Taking Surftrackr data directly from the logfile

Mar 14th 2008

Grant (Surftrackr user) emailed to ask how to take data directly from the logfile, without the need to upload it or use the live-logging feature. Funny how the most obvious ideas are often the most elusive: I've made the change and the updated package is available from the download site.

Setting up 

The data acquisition is handled by the logfiles.py script in the media directory. There is a new option in settings.py to activate it:

DATA_FROM_LOG = False

Set that to True to tell logfiles.py you want it to read data directly from the Squid or Dan's Guardian logfile. The logfiles.py script will still search for any uploaded files (in case you still need to use that option) but will also go through the log specified in LOGFILE. Make sure you include the full path and name of the file:

LOGFILE = '/var/log/squid/access.log'

You will need to set up a cron entry to run logfiles.py at appropriate intervals. How often will depend on how busy your proxy server is, so you might need to adjust to your requirements. Here's the kind of thing you should put into your crontab:

*/15 * * * * cd /usr/local/surftrackr/media && /usr/bin/python logfiles.py

That will run the command every 15 minutes (type "man 5 crontab" for more info).

Security considerations

Generally, it's not a good idea to run a script like logfiles.py as the root user, since it might have 'blemishes' which could cause security problems. You're taking data from a source (the logfile) which in turn takes its data from an untrusted source: your users' web surfing habits. It's not impossible that a carefully-crafted web request in your logs could cause logfiles.py to choke and malfunction in unpredictable ways. Any such problems will be magnified significantly if logfiles.py is running as root.

● ● ● ●

_WHAT IS REQUIRED_
Rewrite the stretch of the Surftrackr post from "Grant (Surftrackr user)" through "the download site.", changing "download site" to "project website".

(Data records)
● ● ● ●

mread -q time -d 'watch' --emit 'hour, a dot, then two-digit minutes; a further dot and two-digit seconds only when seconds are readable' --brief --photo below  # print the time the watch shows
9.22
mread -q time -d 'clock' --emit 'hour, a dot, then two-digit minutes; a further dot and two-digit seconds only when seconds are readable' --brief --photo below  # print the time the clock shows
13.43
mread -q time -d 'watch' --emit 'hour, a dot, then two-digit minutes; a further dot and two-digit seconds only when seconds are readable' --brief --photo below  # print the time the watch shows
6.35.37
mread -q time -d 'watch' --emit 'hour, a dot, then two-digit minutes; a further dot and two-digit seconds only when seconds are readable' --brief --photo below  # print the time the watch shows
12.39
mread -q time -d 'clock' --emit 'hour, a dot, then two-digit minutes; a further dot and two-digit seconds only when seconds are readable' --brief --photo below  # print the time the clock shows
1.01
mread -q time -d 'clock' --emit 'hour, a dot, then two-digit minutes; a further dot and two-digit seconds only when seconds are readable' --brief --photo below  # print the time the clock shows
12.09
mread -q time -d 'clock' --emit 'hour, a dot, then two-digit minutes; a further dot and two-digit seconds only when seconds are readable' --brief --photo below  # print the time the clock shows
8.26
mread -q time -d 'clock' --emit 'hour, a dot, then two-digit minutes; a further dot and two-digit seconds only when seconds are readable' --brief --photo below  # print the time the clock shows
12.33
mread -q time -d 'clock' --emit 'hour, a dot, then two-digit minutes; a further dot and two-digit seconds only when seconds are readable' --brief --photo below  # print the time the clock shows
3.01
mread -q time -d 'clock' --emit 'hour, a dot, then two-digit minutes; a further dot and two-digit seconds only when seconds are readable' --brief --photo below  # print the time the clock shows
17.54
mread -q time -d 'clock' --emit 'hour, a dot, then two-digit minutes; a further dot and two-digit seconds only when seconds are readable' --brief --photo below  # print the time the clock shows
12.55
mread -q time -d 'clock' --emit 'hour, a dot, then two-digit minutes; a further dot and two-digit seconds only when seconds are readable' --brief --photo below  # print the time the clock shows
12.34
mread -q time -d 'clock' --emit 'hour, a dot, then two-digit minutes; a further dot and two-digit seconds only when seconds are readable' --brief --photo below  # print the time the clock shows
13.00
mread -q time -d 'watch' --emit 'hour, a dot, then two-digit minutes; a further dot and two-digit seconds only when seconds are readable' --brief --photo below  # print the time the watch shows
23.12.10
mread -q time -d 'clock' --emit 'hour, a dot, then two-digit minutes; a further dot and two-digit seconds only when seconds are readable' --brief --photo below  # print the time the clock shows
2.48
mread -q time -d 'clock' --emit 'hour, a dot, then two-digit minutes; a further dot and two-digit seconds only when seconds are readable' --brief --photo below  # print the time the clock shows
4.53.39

● ● ● ●

_SOLUTION TO THE EXERCISE_
Grant (Surftrackr user) emailed to ask how to take data directly from the logfile, without the need to upload it or use the live-logging feature. Funny how the most obvious ideas are often the most elusive: I've made the change and the updated package is available from the project website.